## Work instruction
Could you restate every entry word for word, leaving the pictures out?

==== Exercise input ====

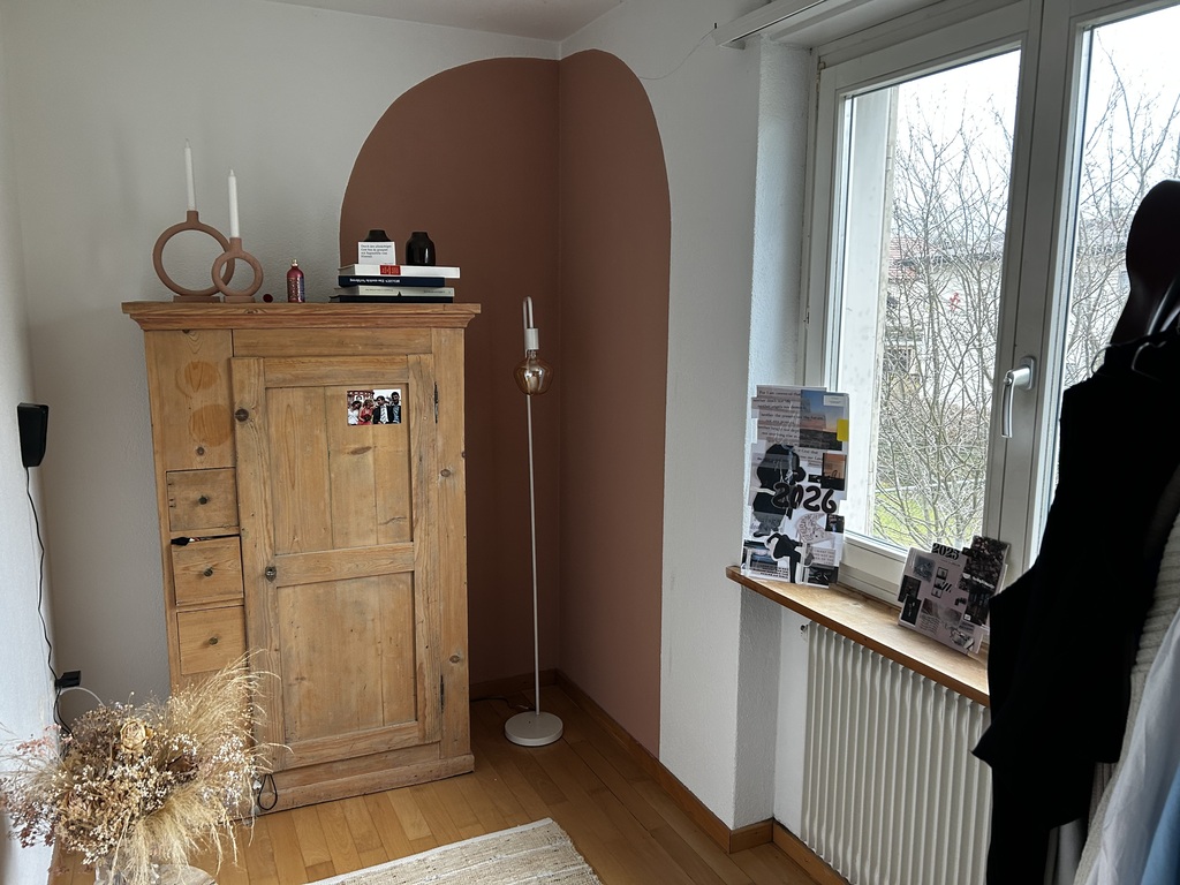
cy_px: 442
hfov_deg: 67.3
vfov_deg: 53.1
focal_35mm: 26
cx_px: 590
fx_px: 886
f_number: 1.5
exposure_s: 1/86
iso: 125
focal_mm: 5.7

====

## Exercise output
cy_px: 442
hfov_deg: 67.3
vfov_deg: 53.1
focal_35mm: 26
cx_px: 590
fx_px: 886
f_number: 1.5
exposure_s: 1/86
iso: 125
focal_mm: 5.7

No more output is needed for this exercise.